The Robesonian is working to contact Robeson County municipalities and will continue to update information as it is obtained on robesonian.com, The Robesonian’s Facebook page and on Twitter @The_Robesonian.
In Maxton, volunteers are feeding people who lost their refrigerated foods and still don’t have electricity to cook while they await meals and water from FEMA. Three Maxton-area fire departments have been designated as supply distribution points.
Brandon Oxendine, chief of Smiths Volunteer Fire Department, at 2906 Oxendine School Road, said volunteers there are cooking for about 200 people who can’t cook for themselves yet and delivering some dishes.
“We still have a lot of people without power and the water is still messed up. We’ve got a lot of roads and bridges that have damage, he said. “We’re trying to feed everybody — get them some hot meals.”
As of late Thursday afternoon, Oxendine said they had not yet received water and meals-ready-to-eat from FEMA.
“What little bit of water we can get, we’re trying to split it up so everybody can get at least some for a while,” Oxendine said. “We know that some of them can’t cook. They don’t have power and they still have water standing in their yards and driveways.”
A few houses in the Smiths Fire District were flooded by the overflow from the Lumber River, Oxendine said, but the water has mostly receded.

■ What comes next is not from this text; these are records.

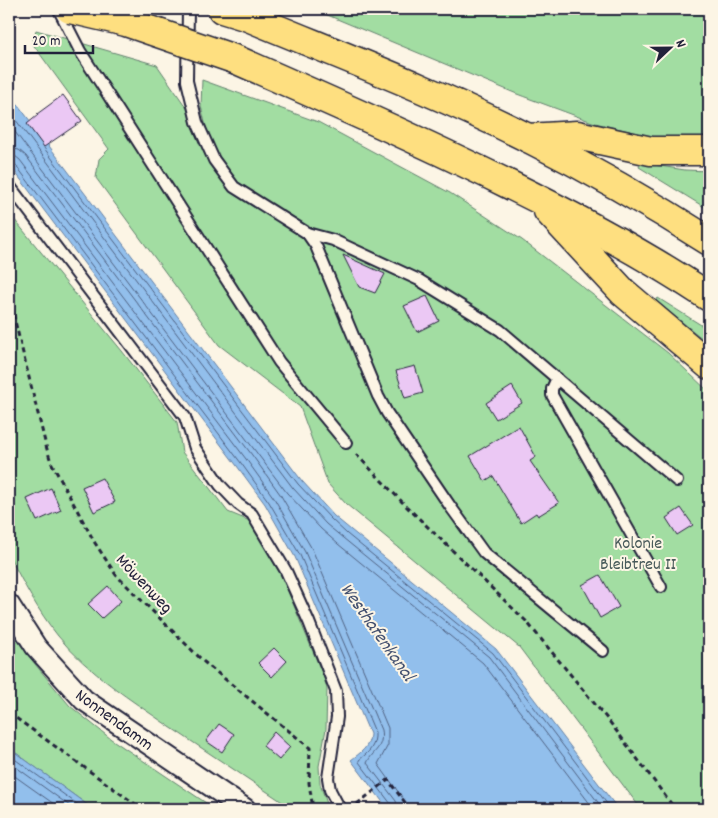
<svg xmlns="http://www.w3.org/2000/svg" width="718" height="818" font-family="Dekko,sans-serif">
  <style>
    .green { fill: #a2dda2; stroke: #62806e }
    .water { fill: #92bfec; stroke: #6580a5 }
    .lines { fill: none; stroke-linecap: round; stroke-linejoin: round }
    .shore { stroke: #4f6182; stroke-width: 1 }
    .building { fill: #ebc8f4; stroke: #22223b }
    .service-casing { stroke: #22223b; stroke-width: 14 }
    .minor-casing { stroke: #22223b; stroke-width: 24 }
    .motorway-casing { stroke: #22223b; stroke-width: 31 }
    .path { stroke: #22223b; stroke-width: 3; stroke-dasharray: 5 4; stroke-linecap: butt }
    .service { stroke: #fcf5e5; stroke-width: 10 }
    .minor { stroke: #fcf5e5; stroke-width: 20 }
    .motorway { stroke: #fedf80; stroke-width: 28 }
    .motorway-bridge-casing { stroke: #22223b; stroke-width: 31; stroke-linecap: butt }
    .motorway-bridge { stroke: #fedf80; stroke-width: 28 }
    .labels { text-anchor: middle; stroke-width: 4; stroke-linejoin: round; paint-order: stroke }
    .park-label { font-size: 18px; fill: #485a5a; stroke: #fcf5e5 }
    .street-label { font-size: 18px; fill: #22223b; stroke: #fcf5e5 }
    .water-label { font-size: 19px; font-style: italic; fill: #445170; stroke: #fcf5e5 }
  </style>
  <rect width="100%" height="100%" fill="#fcf5e5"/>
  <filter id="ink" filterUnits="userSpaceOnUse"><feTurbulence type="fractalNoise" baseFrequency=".02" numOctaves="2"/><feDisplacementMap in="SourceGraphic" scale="10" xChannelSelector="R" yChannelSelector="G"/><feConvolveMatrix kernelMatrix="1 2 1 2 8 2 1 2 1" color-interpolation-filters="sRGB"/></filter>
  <g filter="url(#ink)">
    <g class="green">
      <path d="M 313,9 L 709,9 L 709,138 L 654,137 L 595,123 L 517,94 Z"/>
      <path d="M 36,30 L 157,65 L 188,110 L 197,135 L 207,131 L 201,106 L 202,80 L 318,122 L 450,193 L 522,240 L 668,353 L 709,392 L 709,809 L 641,809 L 519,647 L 346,504 L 328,484 L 300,407 L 219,345 L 96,178 L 99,159 L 109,149 L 32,43 Z"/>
      <path d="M 641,163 L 685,170 L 709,171 L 709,210 L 639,167 Z"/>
      <path d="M 9,213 L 122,351 L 177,422 L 182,452 L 228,512 L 250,521 L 282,577 L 324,678 L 327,689 L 326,729 L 319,766 L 320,784 L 329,809 L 291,809 L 278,799 C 242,775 206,751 170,727 C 131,700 88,673 58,636 C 38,611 23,583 9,555 Z"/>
      <path d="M 658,298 L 709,330 L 709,344 L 656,301 Z"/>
      <path d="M 9,629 L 35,664 L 70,706 L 111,739 L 215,809 L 93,809 L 9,748 Z"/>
    </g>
    <g class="water">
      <path d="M 9,93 L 302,481 L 334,516 L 351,530 L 496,649 L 618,809 L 388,809 L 351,760 C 360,753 370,747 370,734 L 295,557 L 265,504 L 237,466 L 9,164 Z"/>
      <path d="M 9,748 L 93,809 L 9,809 Z"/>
    </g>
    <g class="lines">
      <g class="shore">
        <path d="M 9,111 L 293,488 L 326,524 L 343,538 L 489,657 L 603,809"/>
        <path d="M 9,124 L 287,493 L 321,529 L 338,544 L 483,663 L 594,809"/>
        <path d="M 9,148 L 19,150 L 26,156 L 252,455 L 280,494 L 312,549 L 388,728 L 388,745 L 378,764 L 402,797 L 406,809"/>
        <path d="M 44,148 L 298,484 L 331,519 L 347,534 L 493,653 L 611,809"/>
        <path d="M 9,155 L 15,156 L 20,160 L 246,459 L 274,498 L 305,552 L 381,730 C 384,749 373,750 367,763 L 396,801 L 398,809"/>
        <path d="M 9,162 L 15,164 L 241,463 L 269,502 L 300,555 L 375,732 C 376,746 369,752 359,760 L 359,762 L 391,804 L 392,809"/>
        <path d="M 9,755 L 84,809"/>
        <path d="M 9,762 L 74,809"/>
        <path d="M 9,772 L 61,809"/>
      </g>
    </g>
    <g class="building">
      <path d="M 63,95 L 82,121 L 44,147 L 27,124 L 38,115 L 37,114 Z"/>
      <path d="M 343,255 L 385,274 L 375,293 L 359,287 Z"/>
      <path d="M 427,296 L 439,321 L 417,332 L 404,306 Z"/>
      <path d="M 415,366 L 423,393 L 405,398 L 396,371 Z"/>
      <path d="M 512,386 L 522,403 L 496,419 L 486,403 Z"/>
      <path d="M 519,426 L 536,457 L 530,461 L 559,503 L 538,516 L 536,513 L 521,523 L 493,476 L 485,481 L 470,456 Z"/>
      <path d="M 102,478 L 115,502 L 94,512 L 82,487 Z"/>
      <path d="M 51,488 L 61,510 L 37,521 L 27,499 Z"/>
      <path d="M 681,508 L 693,525 L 677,535 L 666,518 Z"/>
      <path d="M 600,575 L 619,607 L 600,618 L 582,585 Z"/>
      <path d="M 108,586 L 121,601 L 102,618 L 88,604 Z"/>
      <path d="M 274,648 L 287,661 L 272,677 L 258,663 Z"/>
      <path d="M 219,724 L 234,734 L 222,752 L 206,741 Z"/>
      <path d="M 274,732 L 290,747 L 279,760 L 263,746 Z"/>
    </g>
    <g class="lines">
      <g class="service-casing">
        <g id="service">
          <path d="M 188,9 L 187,81 L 197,122 L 214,160 L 234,187 L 307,233 L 333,240 L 419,280 L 500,330 L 677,481"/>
          <path d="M 59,10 L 80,51 L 279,362 L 346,443"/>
          <path d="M 9,185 L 185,417 L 195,448 L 220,485 L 238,504 L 252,514 L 286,571 L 309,622 L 336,691 L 337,717 L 328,778 L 330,790 L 340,809"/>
          <path d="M 307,233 L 316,246 L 378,396 L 387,413 L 450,506 L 484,553 L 603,651"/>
          <path d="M 557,378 L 552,389 L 552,395 L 661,587"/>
        </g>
      </g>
      <g class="minor-casing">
        <path id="minor" d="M 9,605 L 36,647 L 84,700 L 245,809"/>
      </g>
      <g class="motorway-casing">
        <g id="motorway">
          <path d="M 222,9 L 248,17 C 342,56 437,92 528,138 C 590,169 651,204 709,241"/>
          <path d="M 237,60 C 328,100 419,140 508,184 C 577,218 645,254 709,297"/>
          <path d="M 528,138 L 577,135 L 651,151 L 709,151"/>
          <path d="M 548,211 L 623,292 L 709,365"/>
        </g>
      </g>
      <g class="path">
        <path d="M 9,297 L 46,446 L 51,462 L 95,543 L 116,575 L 204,662 L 310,748 L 309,783 L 313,809"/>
        <path d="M 356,454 L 406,506 L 526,621 L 609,721 L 675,809"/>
        <path d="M 9,713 L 142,809"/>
        <path d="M 357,804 L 388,780 L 410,809"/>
      </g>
      <use href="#service" class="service"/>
      <use href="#minor" class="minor"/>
      <use href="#motorway" class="motorway"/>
      <g class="motorway-bridge-casing">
        <path id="motorway-bridge" d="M 70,9 L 126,22 L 237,60"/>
      </g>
      <use href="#motorway-bridge" class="motorway-bridge"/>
    </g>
  </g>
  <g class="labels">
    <g class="park-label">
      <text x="638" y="548">Kolonie<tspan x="638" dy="21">Bleibtreu II</tspan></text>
    </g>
    <g class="street-label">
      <text transform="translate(145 583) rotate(47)" y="6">Möwenweg</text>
      <text transform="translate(115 719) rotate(36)" y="6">Nonnendamm</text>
    </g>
    <g class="water-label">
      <text transform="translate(379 631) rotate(55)" y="7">Westhafenkanal</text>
    </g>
  </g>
  <rect width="718" height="818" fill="none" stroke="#fcf5e5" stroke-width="30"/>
  <rect x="15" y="15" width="688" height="788" fill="none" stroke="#22223b" stroke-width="2" filter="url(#ink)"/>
  <g transform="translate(670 48) rotate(68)" stroke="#fcf5e5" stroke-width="4" paint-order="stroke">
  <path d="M0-4L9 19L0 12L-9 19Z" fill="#22223b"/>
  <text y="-8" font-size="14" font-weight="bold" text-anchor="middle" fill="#22223b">N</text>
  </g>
  <path d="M25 45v8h68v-8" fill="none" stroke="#22223b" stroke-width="2.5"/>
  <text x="32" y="45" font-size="15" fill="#22223b" stroke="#fcf5e5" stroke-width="4" paint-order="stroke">20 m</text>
</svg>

Oxendine said not long after road closure signs and cones were placed at a bridge on N.C. 71 North near the Campbell Soup plant on Monday, someone threw the signs in the Lumber River and drove through water, but were unharmed. The bridge was closed because water had been rushing through the middle of it, Oxendine said.
In Rowland, most people have had their power and water restored.
Police Chief John Reaves said many people are using a shelter at South Robeson High School. They are mostly people who went there from Lumberton when shelters started to fill up, he said.
Reaves said he believes the water that flooded parts of Rowland directly resulted from the downpours during the hurricane, not from river flooding. He said he’s never seen flooding like that in Rowland.
“We had water in places I’ve never seen it,” Reaves said. “I’ve never seen water on Main Street. On Canal Street where Dollar General and First Baptist are, I’ve never seen it run like a river there.”
By Sunday morning, he said water had already started to recede. Now, stores are re-opening.
“Our fire department people were the ones going out and transporting people who needed to get to shelters,” Reaves said. They’ve gone non-stop during the storm, after the storm. They’ve done a really, really good job.”
Scattered outages and flooding persist in St. Pauls, but the town manager says residents have food and water.
Several homes flooded near Calvary Baptist Church, according to J.R. Steigerwald, town manager. Just outside of town limits, North Chapel Street had a lot of flooding.
There are about 180 people at the shelter — about 100 are from Lumberton where shelters filled up quickly over the weekend, Steigerwald said.
“They’re not going anywhere anytime soon,” Steigerwald said.
Thanks to donations, occupants had clean clothes. Power and water are restored there.
“I don’t know if you’ve ever had a situation where you had to go four days without a shower, that first shower just makes you feel human again,” he said. “A lady across the street said, ‘Look, bring me some washing detergent. I’ll run my washer and dryer to run towels through so people can take showers.’”
Both Smithfield and Sanderson Farms donated ice, which the town was able to give to residents to take home, Steigerwald said.
Steigerwald said St. Pauls is in better shape than other towns in Robeson County. Nearby Parkton residents also have water and are no longer under a boil advisory as of Thursday.
“Quite honestly, I would focus efforts on Lumberton. We seem to have adequate food. We seem to have water and clothing,” he said.
The town’s sewer system is running on a generator and, like other towns hit by flooding, its sewer system has been inundated with water. The water supply and wells are functioning, he said, and Southeastern Regional Medical Center in Lumberton was sending tanker trucks to St. Pauls for fresh water.
“As long as two of our three wells are running, we’ll keep them in water,” he said.